[Saved entries]
▬▬▬▬▬▬▬▬▬▬

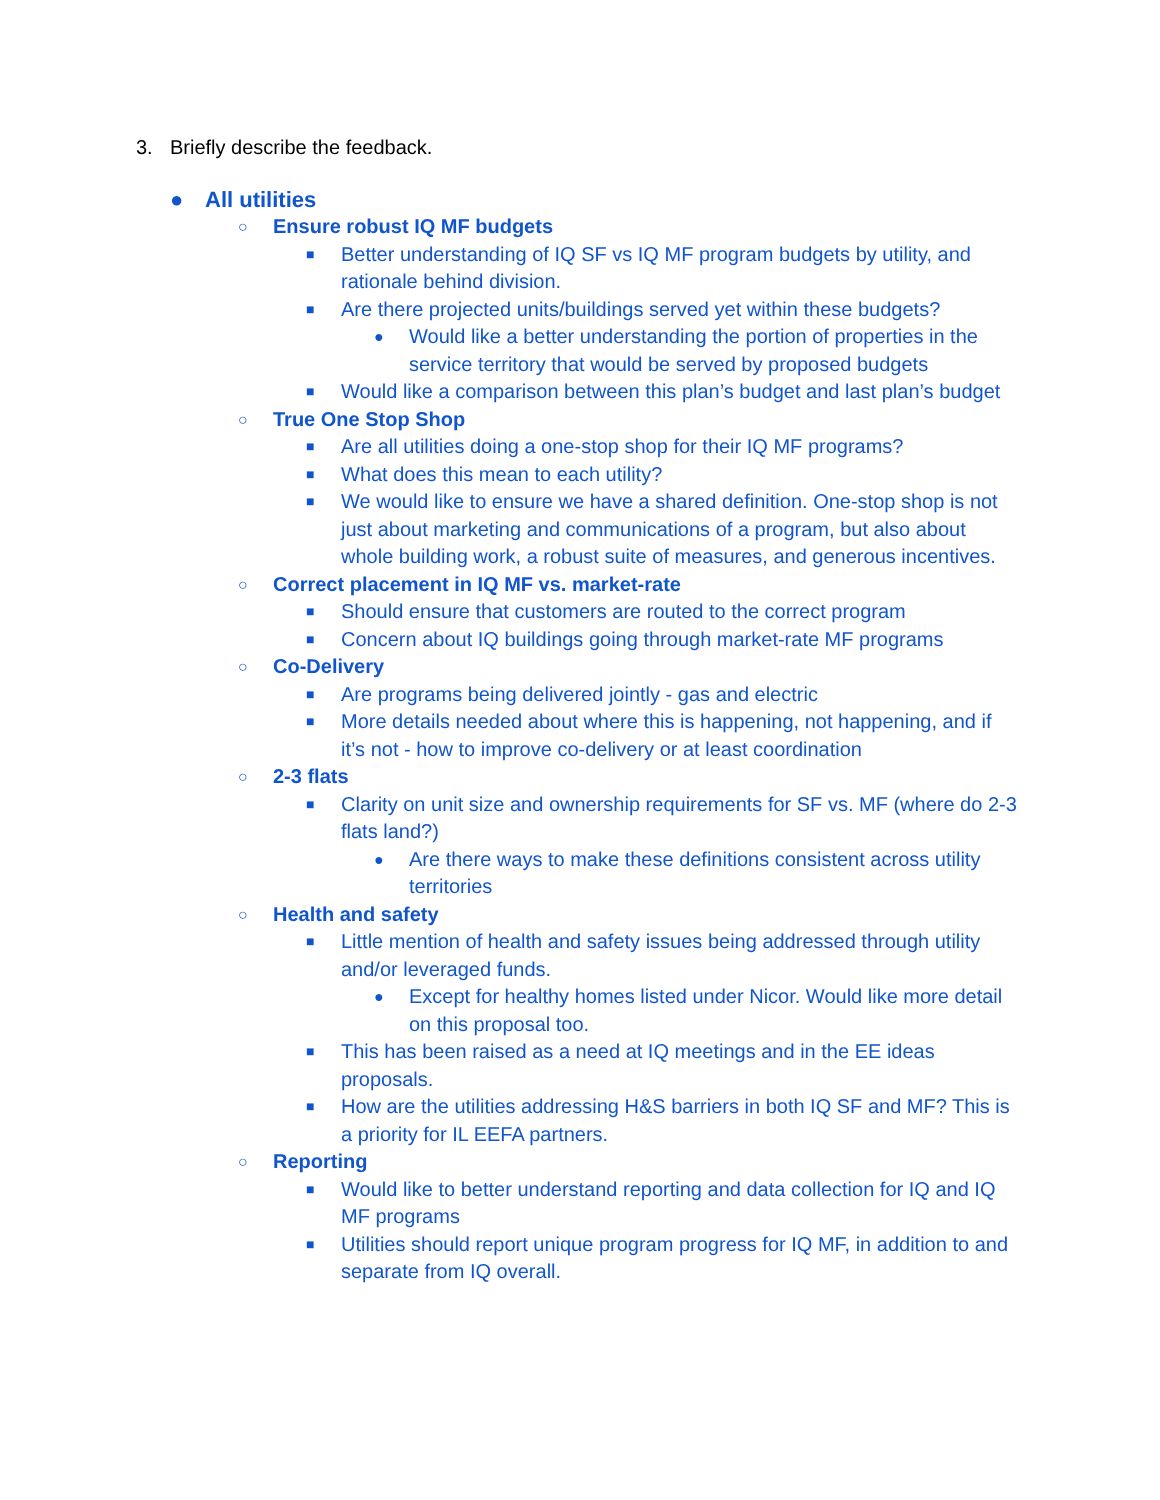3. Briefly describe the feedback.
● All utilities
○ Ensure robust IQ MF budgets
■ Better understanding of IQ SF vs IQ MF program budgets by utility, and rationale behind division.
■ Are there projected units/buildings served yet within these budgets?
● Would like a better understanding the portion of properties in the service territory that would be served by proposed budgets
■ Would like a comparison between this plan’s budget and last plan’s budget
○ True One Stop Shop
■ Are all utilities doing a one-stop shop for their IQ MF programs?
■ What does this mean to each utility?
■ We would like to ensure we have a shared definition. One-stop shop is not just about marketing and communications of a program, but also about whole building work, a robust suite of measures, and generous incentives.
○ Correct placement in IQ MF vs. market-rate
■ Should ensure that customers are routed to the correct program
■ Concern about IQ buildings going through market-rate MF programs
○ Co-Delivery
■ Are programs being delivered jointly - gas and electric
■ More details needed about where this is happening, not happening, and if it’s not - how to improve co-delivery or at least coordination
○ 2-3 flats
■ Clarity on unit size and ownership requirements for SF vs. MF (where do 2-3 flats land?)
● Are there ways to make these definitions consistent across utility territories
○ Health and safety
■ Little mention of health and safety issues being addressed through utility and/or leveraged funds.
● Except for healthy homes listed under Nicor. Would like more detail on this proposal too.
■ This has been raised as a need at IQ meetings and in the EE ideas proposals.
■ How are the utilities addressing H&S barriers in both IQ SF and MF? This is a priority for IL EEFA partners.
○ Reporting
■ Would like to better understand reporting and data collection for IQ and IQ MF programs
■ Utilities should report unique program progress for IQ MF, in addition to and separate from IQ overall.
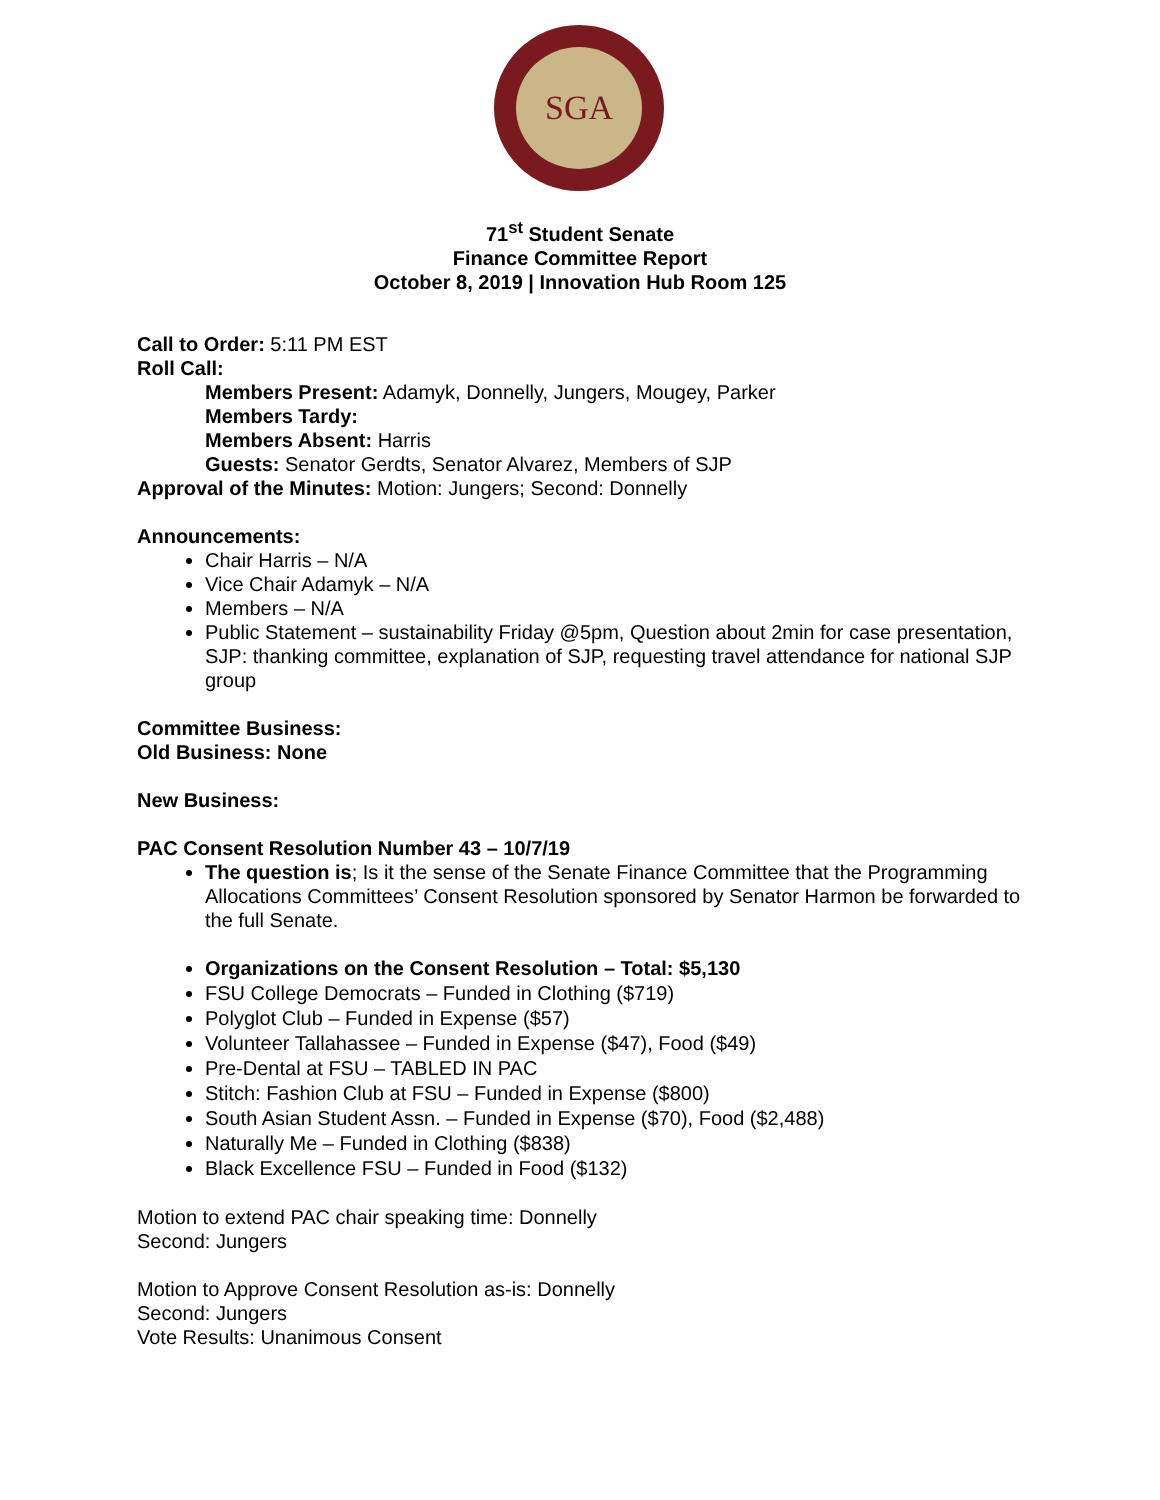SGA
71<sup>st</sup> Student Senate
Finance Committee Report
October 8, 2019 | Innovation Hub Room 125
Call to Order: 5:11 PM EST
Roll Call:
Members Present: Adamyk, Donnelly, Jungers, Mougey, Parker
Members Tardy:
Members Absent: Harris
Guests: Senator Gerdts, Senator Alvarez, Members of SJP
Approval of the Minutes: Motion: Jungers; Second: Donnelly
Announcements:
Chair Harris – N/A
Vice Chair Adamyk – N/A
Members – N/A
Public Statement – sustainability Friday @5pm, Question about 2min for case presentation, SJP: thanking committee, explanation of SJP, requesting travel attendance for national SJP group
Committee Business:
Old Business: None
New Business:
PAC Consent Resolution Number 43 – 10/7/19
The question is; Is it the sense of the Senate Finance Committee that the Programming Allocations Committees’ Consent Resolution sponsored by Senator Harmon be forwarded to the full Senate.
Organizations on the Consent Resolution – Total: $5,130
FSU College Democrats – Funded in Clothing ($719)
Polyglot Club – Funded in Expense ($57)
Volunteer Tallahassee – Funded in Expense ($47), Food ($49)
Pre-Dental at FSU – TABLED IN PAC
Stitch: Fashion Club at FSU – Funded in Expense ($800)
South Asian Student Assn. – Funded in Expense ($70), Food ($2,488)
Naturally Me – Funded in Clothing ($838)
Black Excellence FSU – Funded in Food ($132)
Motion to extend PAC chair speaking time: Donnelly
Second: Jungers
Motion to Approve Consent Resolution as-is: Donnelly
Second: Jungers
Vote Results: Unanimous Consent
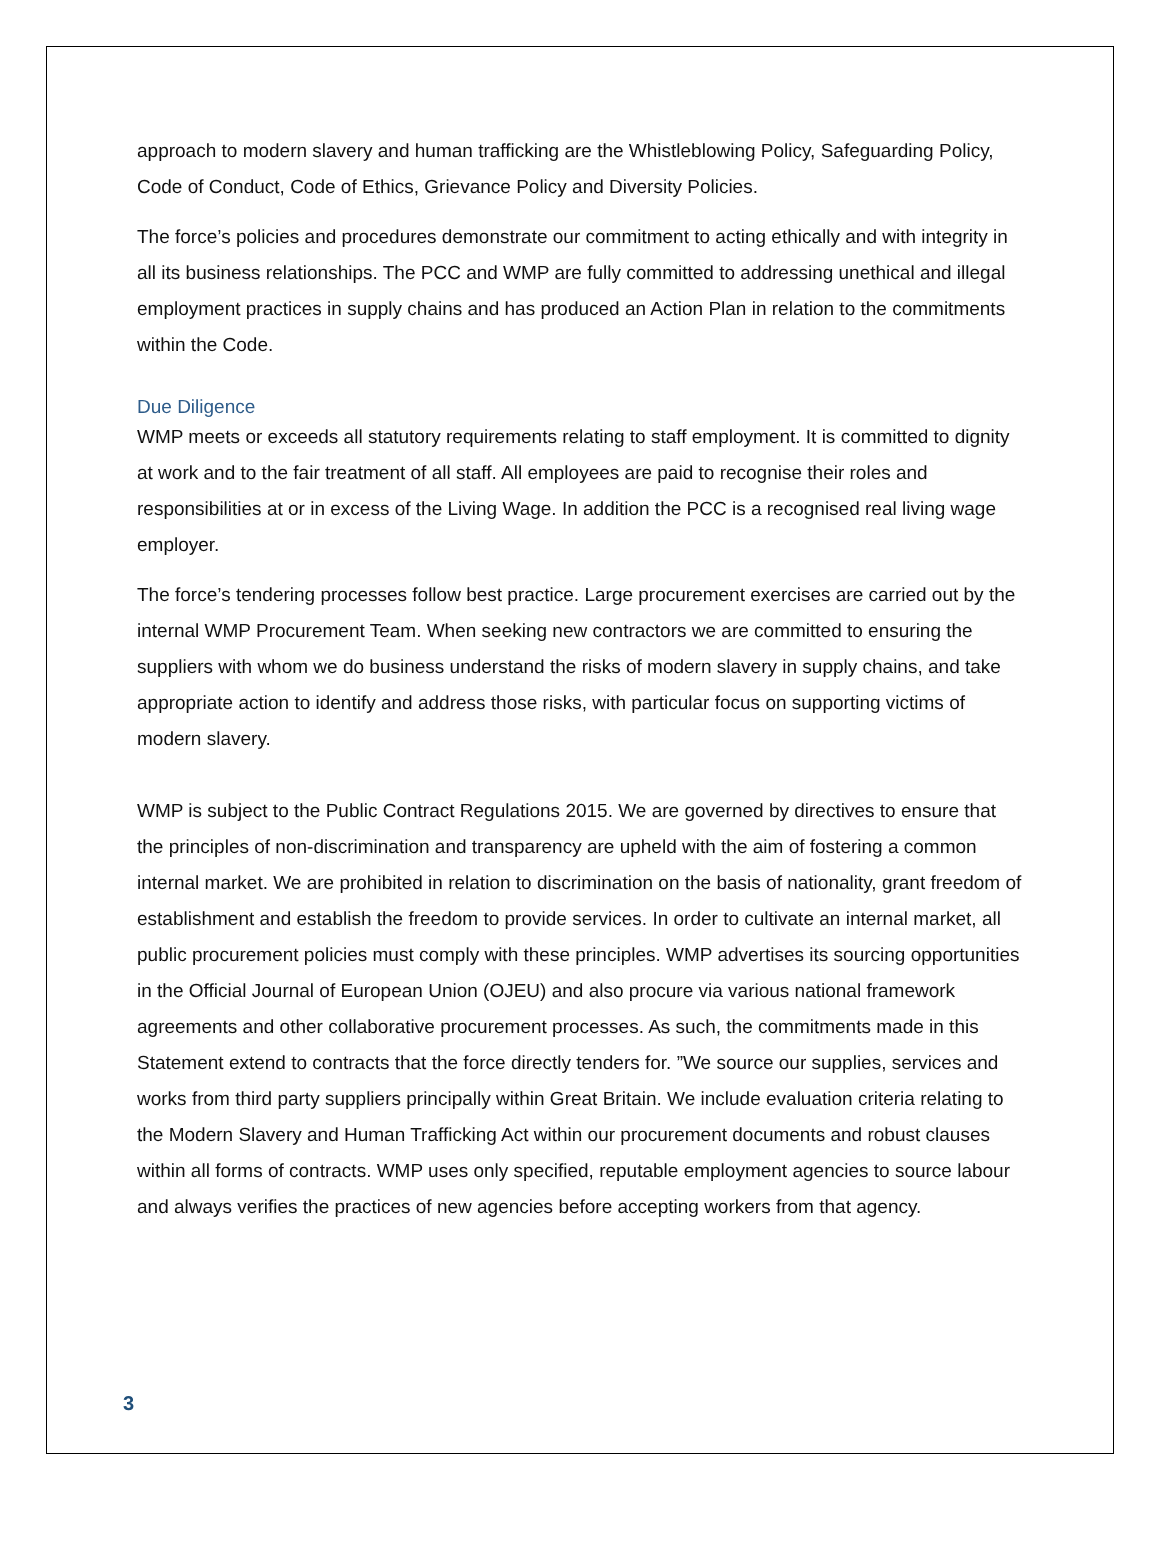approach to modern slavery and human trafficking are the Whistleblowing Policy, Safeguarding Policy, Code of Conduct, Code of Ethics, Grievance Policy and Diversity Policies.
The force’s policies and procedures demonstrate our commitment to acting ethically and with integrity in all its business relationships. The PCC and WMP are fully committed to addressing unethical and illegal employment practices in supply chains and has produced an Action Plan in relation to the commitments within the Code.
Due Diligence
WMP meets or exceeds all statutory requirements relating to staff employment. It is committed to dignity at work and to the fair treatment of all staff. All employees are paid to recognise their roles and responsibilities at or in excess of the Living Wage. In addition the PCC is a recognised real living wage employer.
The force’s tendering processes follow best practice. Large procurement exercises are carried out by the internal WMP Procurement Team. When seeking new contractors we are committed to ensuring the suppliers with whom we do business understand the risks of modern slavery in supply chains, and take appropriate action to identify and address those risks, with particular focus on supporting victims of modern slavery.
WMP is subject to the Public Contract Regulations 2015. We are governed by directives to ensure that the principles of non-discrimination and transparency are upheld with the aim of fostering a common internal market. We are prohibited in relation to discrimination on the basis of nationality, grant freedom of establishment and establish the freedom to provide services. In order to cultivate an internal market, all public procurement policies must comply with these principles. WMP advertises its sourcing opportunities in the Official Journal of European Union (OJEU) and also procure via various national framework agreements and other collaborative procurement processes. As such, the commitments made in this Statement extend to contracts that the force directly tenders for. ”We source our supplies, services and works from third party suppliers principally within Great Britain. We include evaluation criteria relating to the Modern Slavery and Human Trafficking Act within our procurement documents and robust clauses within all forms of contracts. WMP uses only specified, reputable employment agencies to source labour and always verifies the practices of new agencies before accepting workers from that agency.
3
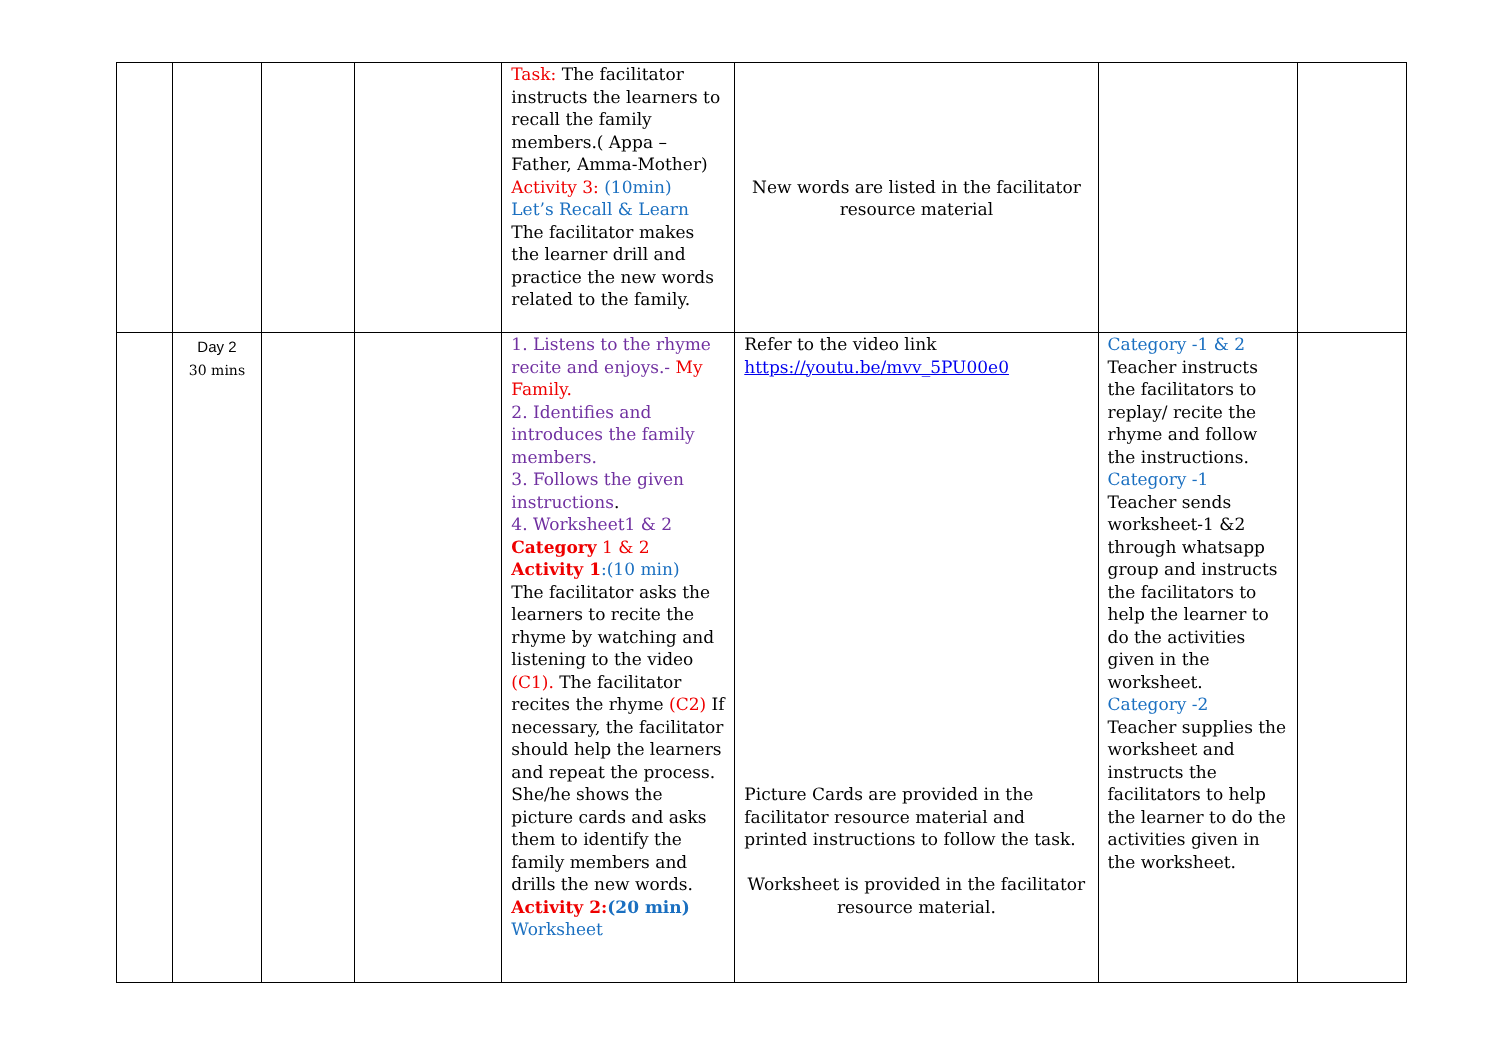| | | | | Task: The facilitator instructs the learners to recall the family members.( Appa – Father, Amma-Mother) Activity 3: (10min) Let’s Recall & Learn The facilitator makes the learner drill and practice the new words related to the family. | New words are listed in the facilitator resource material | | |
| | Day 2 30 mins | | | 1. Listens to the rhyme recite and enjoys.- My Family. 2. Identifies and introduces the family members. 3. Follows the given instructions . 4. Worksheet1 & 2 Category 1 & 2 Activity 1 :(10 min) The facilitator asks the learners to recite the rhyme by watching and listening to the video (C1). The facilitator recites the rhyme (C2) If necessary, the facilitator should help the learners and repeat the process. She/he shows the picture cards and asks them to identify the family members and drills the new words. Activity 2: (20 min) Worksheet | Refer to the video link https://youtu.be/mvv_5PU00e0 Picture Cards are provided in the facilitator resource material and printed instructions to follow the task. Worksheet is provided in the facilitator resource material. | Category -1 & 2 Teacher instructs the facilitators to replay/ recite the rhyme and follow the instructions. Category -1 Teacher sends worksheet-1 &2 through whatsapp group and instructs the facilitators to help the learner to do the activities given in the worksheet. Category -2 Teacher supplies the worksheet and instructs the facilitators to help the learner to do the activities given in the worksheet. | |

▬▬▬▬▬▬▬▬▬▬

Work item - Copy all the lines from the data above that hold the word "Funded".

Answer section -
FSU College Democrats – Funded in Clothing ($719)
Polyglot Club – Funded in Expense ($57)
Volunteer Tallahassee – Funded in Expense ($47), Food ($49)
Stitch: Fashion Club at FSU – Funded in Expense ($800)
South Asian Student Assn. – Funded in Expense ($70), Food ($2,488)
Naturally Me – Funded in Clothing ($838)
Black Excellence FSU – Funded in Food ($132)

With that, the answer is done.